During the unbroken shot, co-writer and director Alfonso Cuarón moves the camera where he pleases, keeping track not only of where everything is but what should be mirrored in a space helmet visor. The sequence is stunning, but it does more than impress technically; it pulls you into the vast, terrifying, three-dimensional emptiness of space, where you’ll spend the next 90-minutes praying for the rescue of the surviving astronauts.
The story never goes deeper than that. “Gravity” is, on its surface and to its core, a harrowing tale of the struggle of these two astronauts to survive. Do not dig for thematic substance. If you look, you’ll see irony in the shots of the astronauts stranded in a deadly vacuum while the vibrant blues and greens of Earth swallow them up, but that’s it. If there is a theme, maybe it’s that the thin ribbon of oxygen that sustains us is surrounded by infinite emptiness, and we should therefore take better care of our home.
The lack of subplots and secondary characters leaves viewers with Stone, the only onscreen presence for most of the movie. Cuarón never shows what’s taking place at Mission Control, but instead strands viewers in space with Bullock’s character. Stripping the story, cast, and setting down to its essentials has an immersive effect; you never leave the urgency of the moment, or are allowed to care about anything other than Stone making it to the end of the movie alive. If Stone doesn’t get to breathe, neither do you.
This brings me to the 3D, which is the preferred way to see “Gravity”. (You should also see it on the largest possible screen.) I’m no astrophysicist, but the physics of movement in space seem to have been rendered as realistically as possible. Not only does Bullock spend the bulk of the movie in simulated zero-”Gravity”; so does the audience. The movement of the camera often replicates that of someone observing the action in space. That produces one sensation when the astronauts are casually drifting about, and another feeling entirely when Stone or Kowalski are struggling to grab hold of any piece of orbiting metal to keep from spinning into oblivion.
The fidelity of the visuals has no equal. “Avatar” set the standard for realism in 2009, and four years later, “Gravity” pushes it even further. I felt as though I was suspended in space, watching satellite debris rip the international space station into a million pieces as Stone desperately tries to enter an escape module.
Lastly, I should mention the audio. When “Alien” was released in 1979, ads proclaimed, “In space, no one can hear you scream,” as there’s nothing to carry sound. “Gravity” adheres to this truth in a way no other movie I have seen has. Most of the audio is what the astronauts would be hearing in their helmets, so as satellite debris is ripping a space station to pieces, the only sound to punctuate the drama is the music, which also is minimalistic. The most impressive moments aurally are those which suddenly have no sound, as when an astronaut is suddenly thrust from a vacuum chamber into dead space.
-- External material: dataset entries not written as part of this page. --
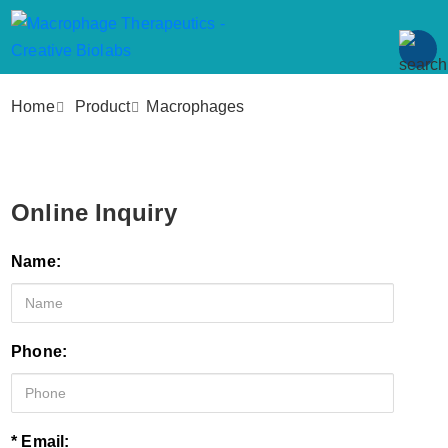
Home
Product
Macrophages
Online Inquiry
Name:
Phone:
* Email: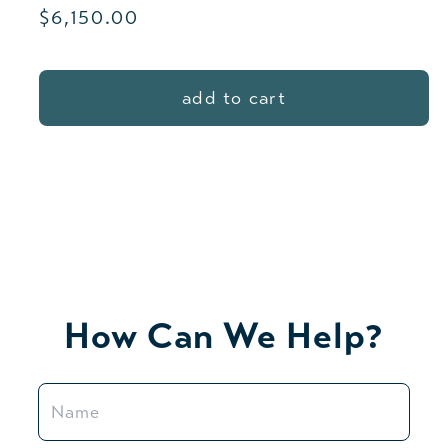
Regular
$6,150.00
price
add to cart
How Can We Help?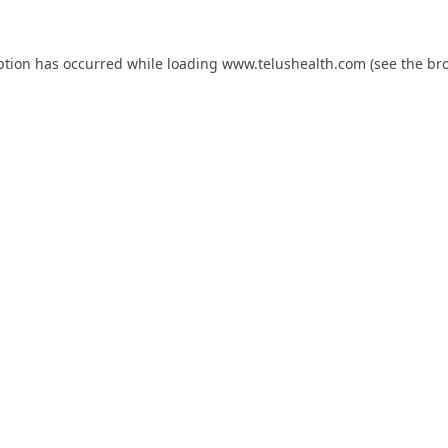
ption has occurred while loading
www.telushealth.com
(see the
br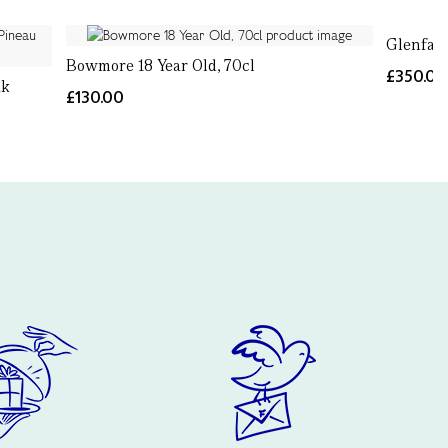
Glenfarc
Bowmore 18 Year Old, 70cl
£350.00
ak
£130.00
As “Gravity” ended and the credits rolled, the audience with which I watched the movie was silent. Then a woman in the back of the theater said, “That was amazing.” Moments later, I could hear several people echoing her thoughts. I said I would try to not hyperbolize, so I will resist the temptation to call “Gravity” a landmark achievement in cinema, and will instead echo the awestruck reaction of the woman: “It’s amazing.”
Four stars out of four. Rated PG-13 for intense perilous sequences, disturbing images, and brief strong language.